Proactive, Legally Binding Options
In the body of a will or trust:
1) Include specific bequests of certain or all digital assets;
2) Incorporate by reference an existing list leaving digital assets to specific heirs; or
3) Combine option 1 or option 2 with the appointment of a “digital executor.”
The old adage, “failing to plan, is planning to fail,” certainly holds true in regard to digital assets. In many situations, application of the rules of intestacy result in the decedent’s traditional assets passing to the desired heirs in the manner the decedent would have directed if he or she had written a will. The probate process is well-developed to deal with intestate situations involving traditional assets. Given the advancement of technology and the intersection between contract and property law, the probate process is not as well-developed to deal with digital assets.
The most important tasks are for individuals to identify and inventory all their digital assets. The user/owner of digital assets is the person best suited to complete these essential tasks. Options for doing so are shown in the accompanying sidebar.
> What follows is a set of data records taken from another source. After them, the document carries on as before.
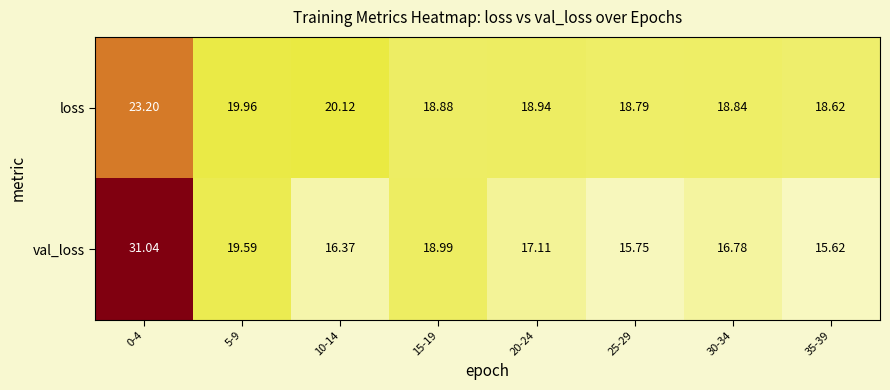

Which series has the widest spread of values?

val_loss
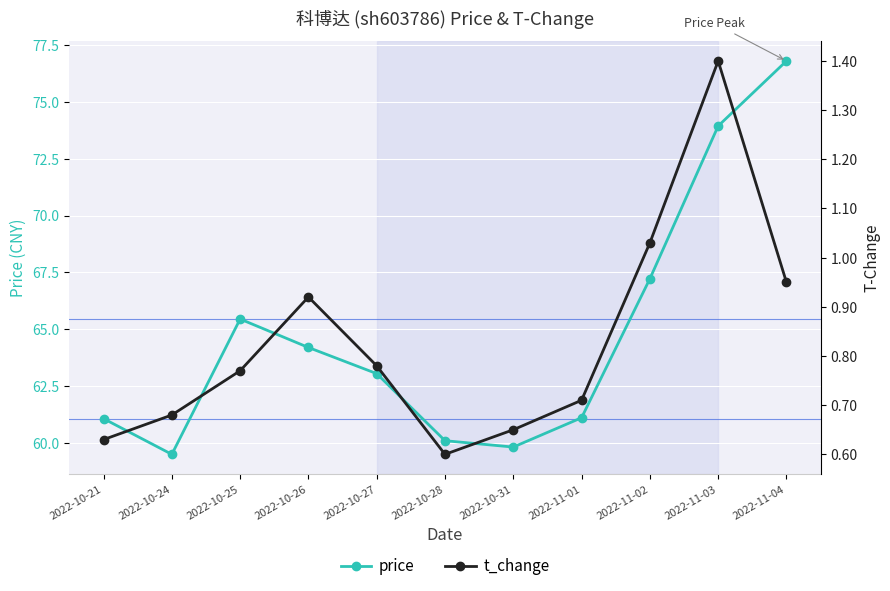

List the series in order of their overall mean, highest first.

price, t_change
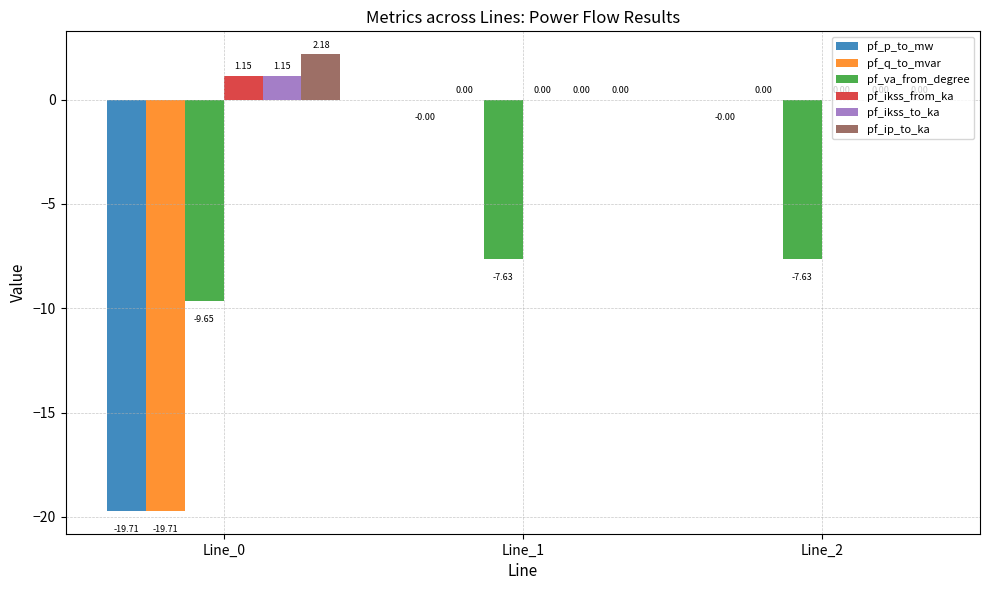

What is the spread (max minus min) of values at Line_0?

21.9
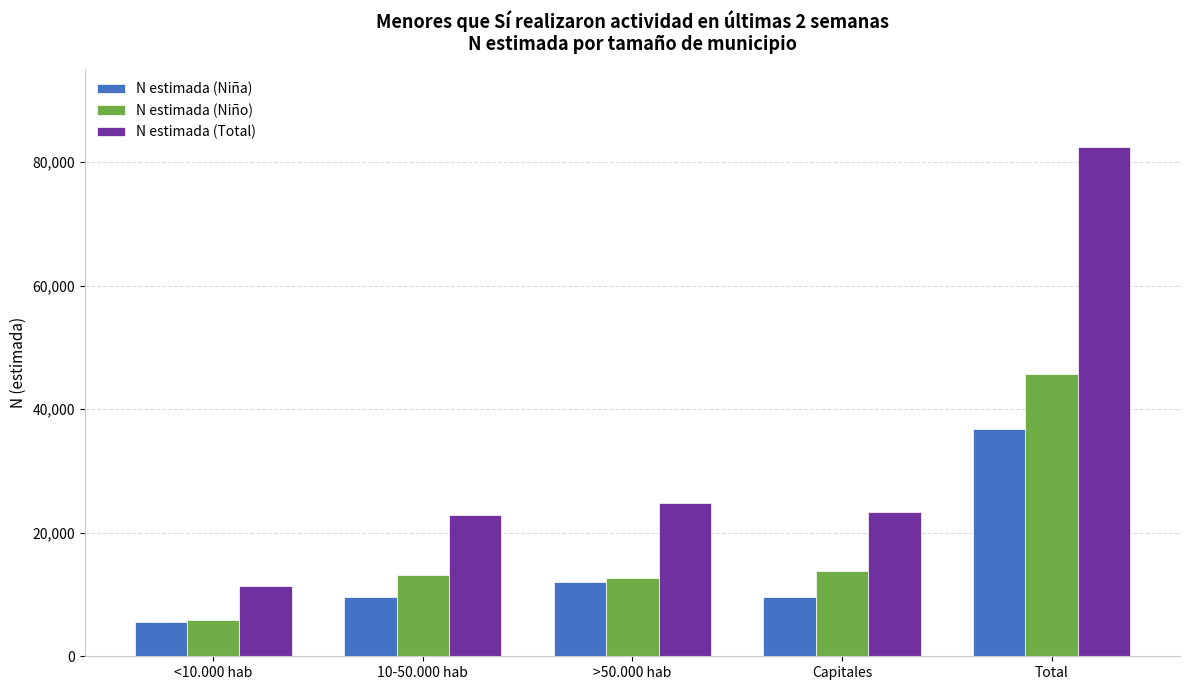

Which series changed the most between <10.000 hab and Total?

N estimada (Total)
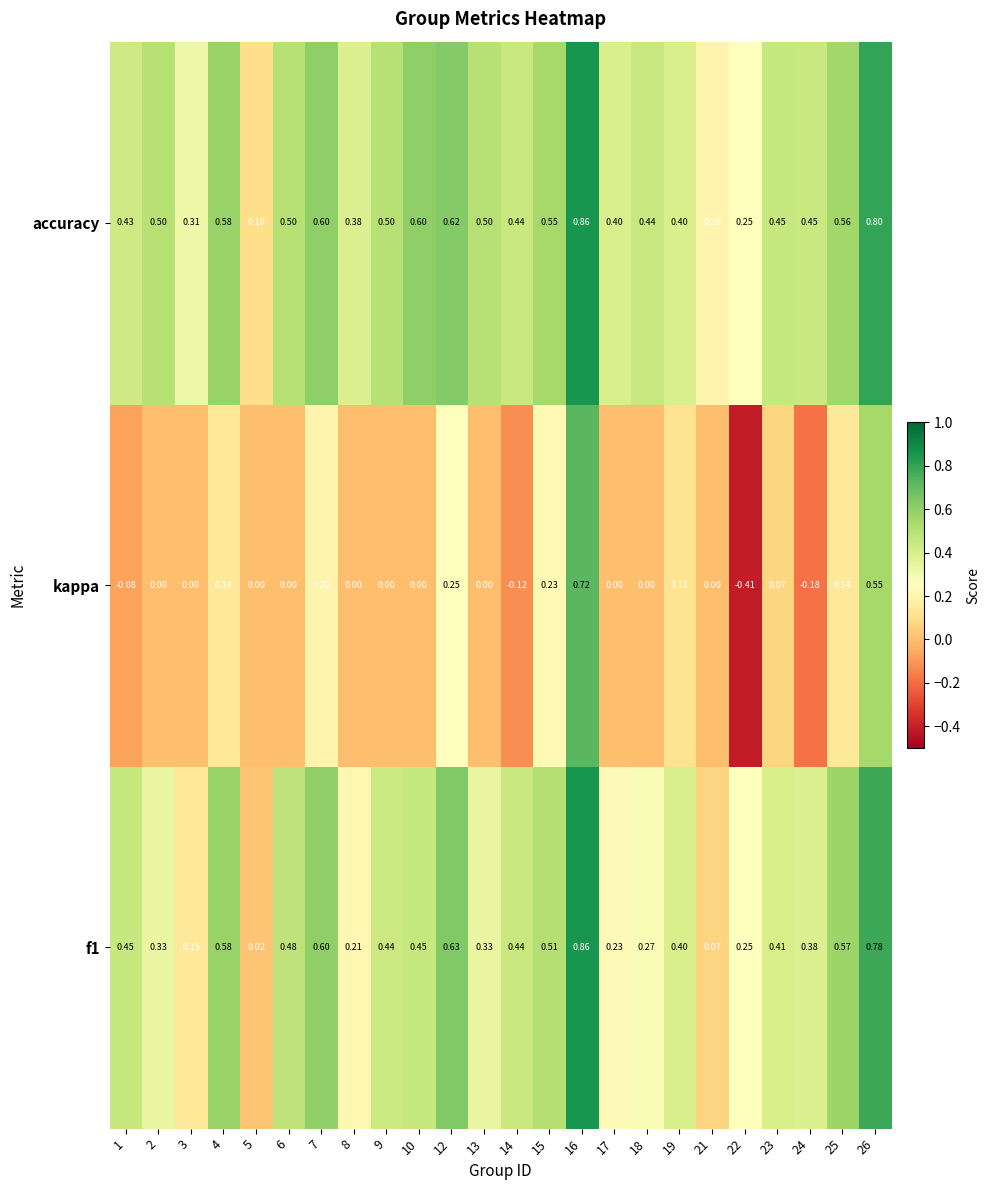

Is the value of accuracy at 1 greater than the value of f1 at 5?

Yes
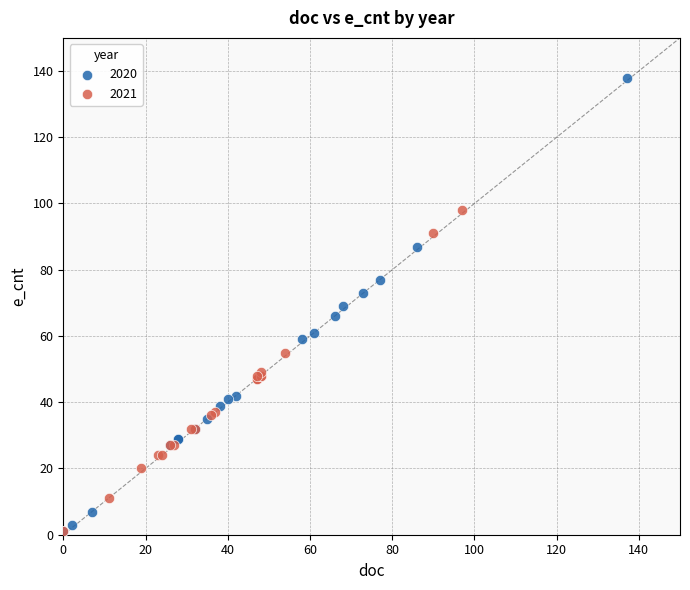

Which series has the largest Y range (max minus min)?

2020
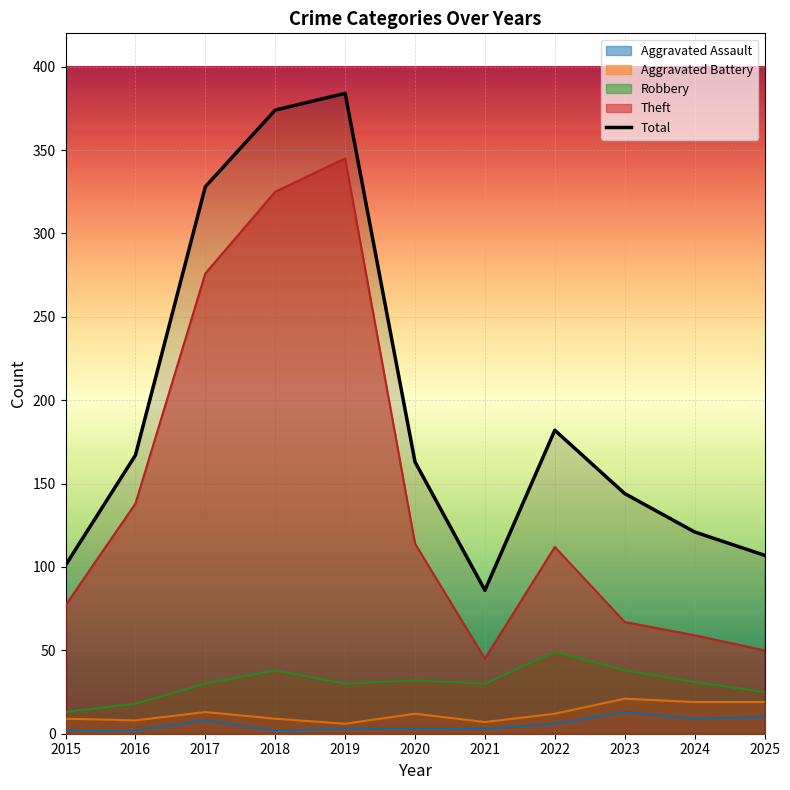

At 2022, list the series in order from largest to smallest.

Total, Theft, Robbery, Aggravated Battery, Aggravated Assault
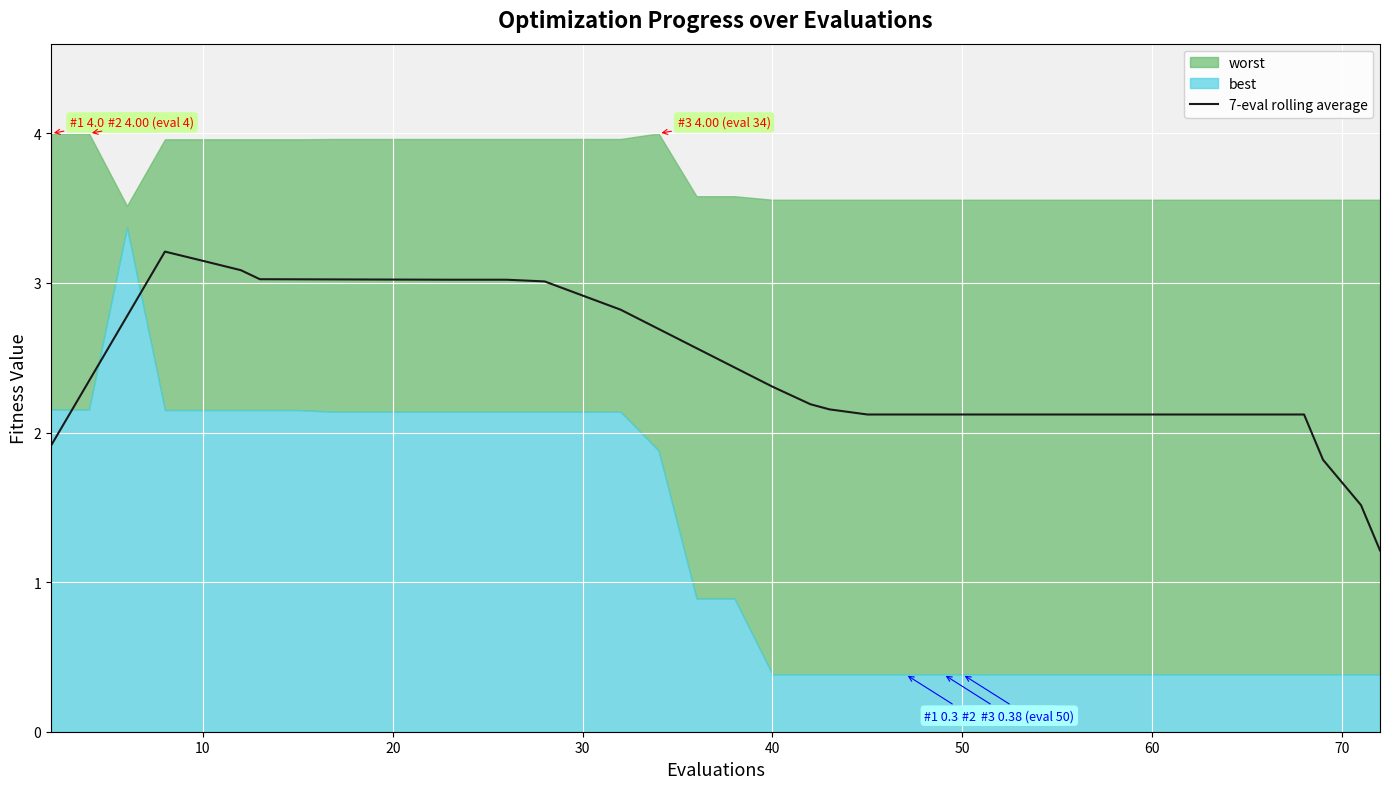

Reading left to right, what are all the values shown in this chart?

1.9	2.3	2.8	3.2	3.1	3.1	3.0	3.0	3.0	3.0	3.0	3.0	3.0	3.0	3.0	2.9	2.8	2.7	2.6	2.4	2.3	2.2	2.2	2.1	2.1	2.1	2.1	2.1	2.1	2.1	2.1	2.1	2.1	2.1	2.1	2.1	2.1	1.8	1.5	1.2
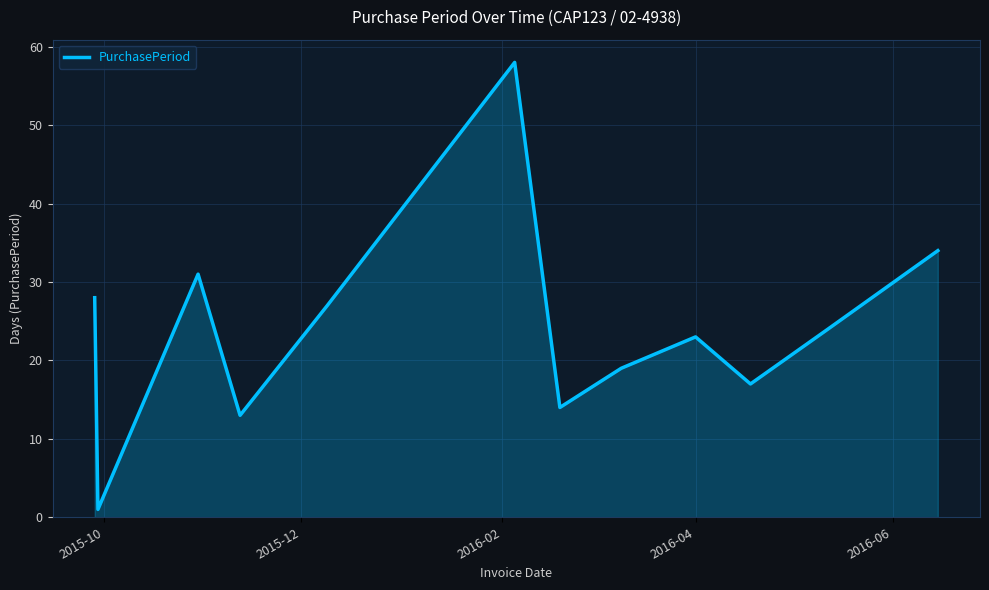

What is the maximum value shown in the chart?

58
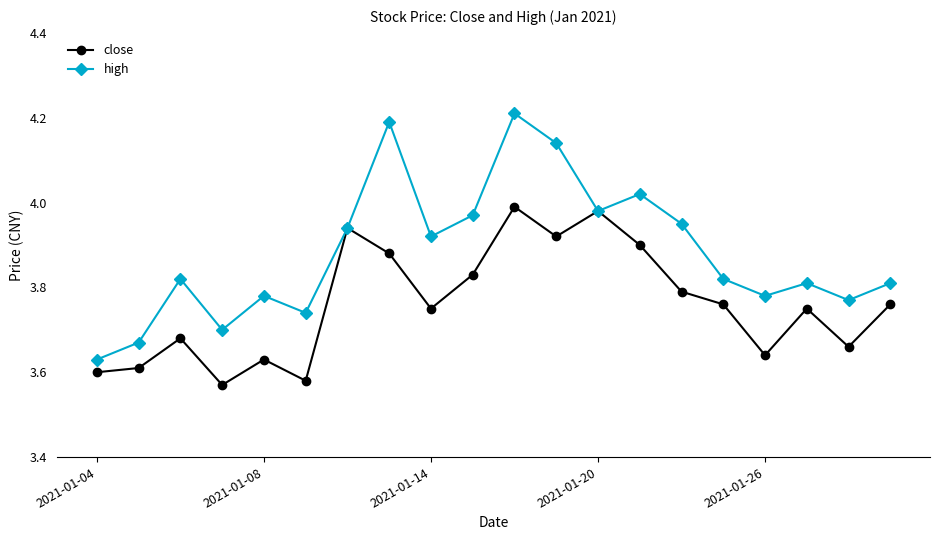

At how many categories does at least one series exceed 3?

20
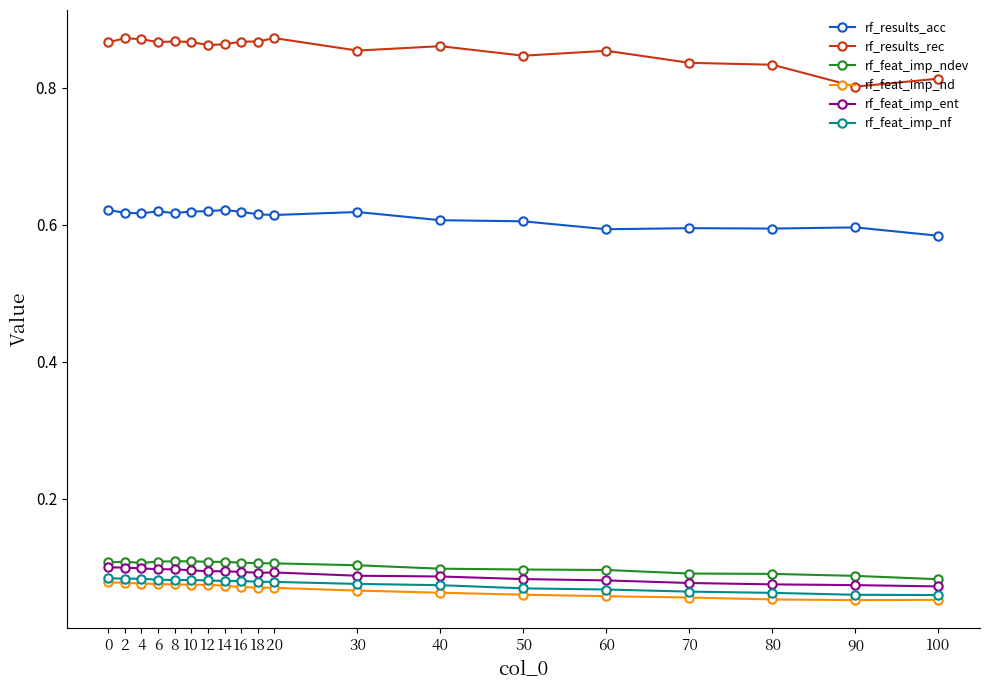

True or false: rf_feat_imp_ndev and rf_feat_imp_nd intersect in this chart.

False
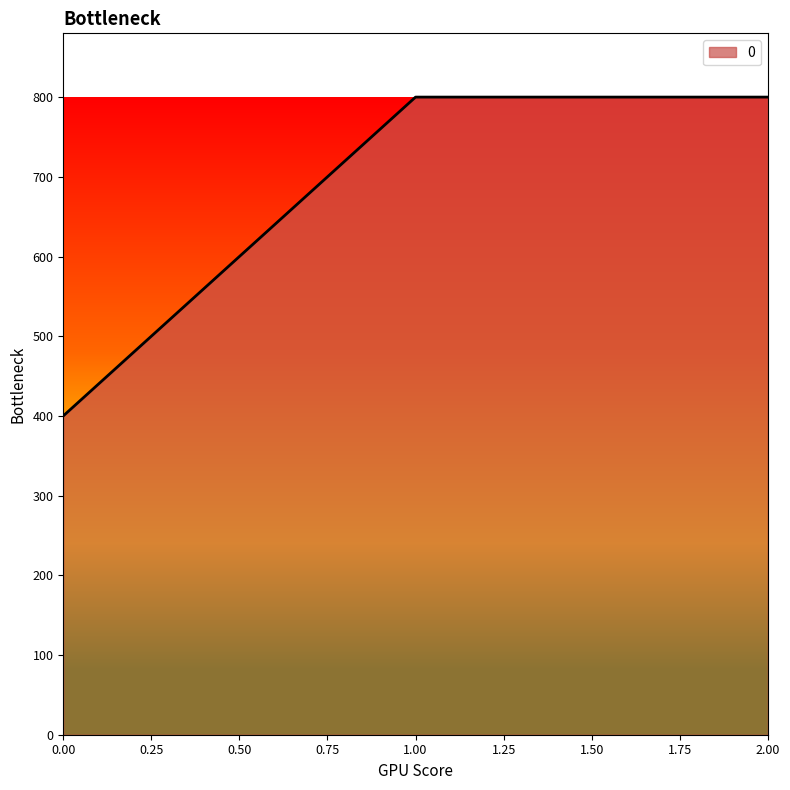

Approximately how many times larger is the value at 1.00 compared to 2.00?

1.0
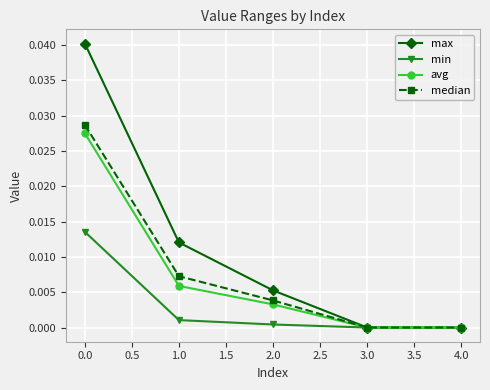

What position from the right is 0.0?

5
Internet Services Providing a Solution
Individuals who desire help with their digital-asset estate planning now have a few companies to turn to. The main players currently are Entrustet, Legacy Locker, and Data Inherit. These three companies allow a user to input account information, appoint someone as a contact person for that account, and designate a beneficiary. The output from each of these companies is not by itself a will or other estate-planning document because the output is not a legally binding directive. However, the process of inputting all digital-asset information helps clients create an inventory that they can work from when updating their estate plan or that they can incorporate directly into a newly executed will or trust.
Proposed Legislative Changes
Wis. Stat. section 853.32(2) provides a mechanism to incorporate by reference into an already signed and executed will, a list directing the distribution of tangible personal property. The statute specifically only references tangible personal property. The authors have proposed and are working with state legislators to either expand section 853.32(2) to include digital assets or to add a similar section to the statutes that would allow individuals to leave a list directing the distribution of intangible digital property.
The issues surrounding digital assets are likely to increase, given the continual stream of developments in technology and the Internet. Not only will the number of people using the Internet increase, but also the number of digital assets will increase for most people. Therefore, it is important to consider digital assets from an estate-planning perspective. An estate plan that specifically addresses the issue of digital assets can go a long way to minimize or eliminate any added strain for heirs and to ensure that a client’s wishes are followed.